Generalized nonlinear models can solve the prediction problem for data from species-stratified use-availability designs

Abstract

Aim: Habitat suitability modelling methods for presence-only species data are limited in their ability for making true predictions and are therefore often misused in ecological applications. A use-availability design—also known as a case–control design with contaminated controls—combines presence-only species data with a background sample of covariates where the species presence/absence is unknown. Assuming a log link function for the true probability of presence/absence, the use-availability data then can be analysed as a logistic regression model with a biased estimate of the intercept. Due to the biased intercept, the model is unable to make true predictions. Instead, ranking the “pseudo-predictions” from the model with biased intercept provides a viable alternative for making predictive inference in single-species models. We show the ranks are no longer conserved across species when such a single-species model is extended to multiple species, limiting predictive inference. Innovation: By assuming a logit link function for the true probabilities of the presence/absence data, the resulting model allows for predictive inference even when extended to multiple species. We provide theoretical details justifying both fully Bayesian and large background sample asymptotic Bayesian generalized nonlinear model approaches.

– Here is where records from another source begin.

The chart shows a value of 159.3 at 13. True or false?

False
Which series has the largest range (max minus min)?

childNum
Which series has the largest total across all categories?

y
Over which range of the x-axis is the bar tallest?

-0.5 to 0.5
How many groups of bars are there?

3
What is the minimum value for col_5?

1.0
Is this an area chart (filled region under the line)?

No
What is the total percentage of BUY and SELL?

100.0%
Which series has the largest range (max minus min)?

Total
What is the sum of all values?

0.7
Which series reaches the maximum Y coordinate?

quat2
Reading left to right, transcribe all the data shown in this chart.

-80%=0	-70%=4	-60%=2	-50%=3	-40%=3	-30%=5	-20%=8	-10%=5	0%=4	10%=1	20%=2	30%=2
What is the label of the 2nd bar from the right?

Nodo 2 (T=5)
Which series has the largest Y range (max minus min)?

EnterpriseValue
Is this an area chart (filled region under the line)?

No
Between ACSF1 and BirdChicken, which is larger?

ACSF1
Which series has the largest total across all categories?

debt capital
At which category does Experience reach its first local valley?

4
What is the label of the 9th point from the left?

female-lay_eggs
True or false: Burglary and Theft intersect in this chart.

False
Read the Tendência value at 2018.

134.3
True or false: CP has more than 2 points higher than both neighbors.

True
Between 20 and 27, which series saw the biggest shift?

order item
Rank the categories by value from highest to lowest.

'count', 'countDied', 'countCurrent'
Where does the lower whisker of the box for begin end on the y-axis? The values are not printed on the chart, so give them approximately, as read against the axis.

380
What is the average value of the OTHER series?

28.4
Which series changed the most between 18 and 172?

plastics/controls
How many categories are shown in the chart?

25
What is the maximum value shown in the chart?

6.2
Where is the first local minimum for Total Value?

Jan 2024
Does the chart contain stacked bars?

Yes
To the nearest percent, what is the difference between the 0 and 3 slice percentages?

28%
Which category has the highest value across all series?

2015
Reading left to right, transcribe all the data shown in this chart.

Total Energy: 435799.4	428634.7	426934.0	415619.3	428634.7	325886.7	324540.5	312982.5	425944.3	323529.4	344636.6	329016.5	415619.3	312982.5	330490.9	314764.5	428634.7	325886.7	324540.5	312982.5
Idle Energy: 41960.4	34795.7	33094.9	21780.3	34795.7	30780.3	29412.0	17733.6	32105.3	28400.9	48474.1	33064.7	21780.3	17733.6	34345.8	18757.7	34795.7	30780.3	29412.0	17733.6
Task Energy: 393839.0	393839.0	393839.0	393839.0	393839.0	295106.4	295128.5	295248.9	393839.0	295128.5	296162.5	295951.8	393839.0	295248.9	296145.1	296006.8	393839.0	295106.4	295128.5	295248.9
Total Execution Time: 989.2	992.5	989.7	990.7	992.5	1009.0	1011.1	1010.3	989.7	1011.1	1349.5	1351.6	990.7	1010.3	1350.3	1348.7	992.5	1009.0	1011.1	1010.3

Main conclusions: We illustrate how multiple species can be analysed using these approaches in R and Stan software using presence-only data for foundational shrubland taxa occurring in California, USA. Predictive inference highlights differences in habitat suitability rankings among individual species and among infraspecific taxa within a single species, improving the application of habitat suitability models for ecological restoration of southern California shrublands.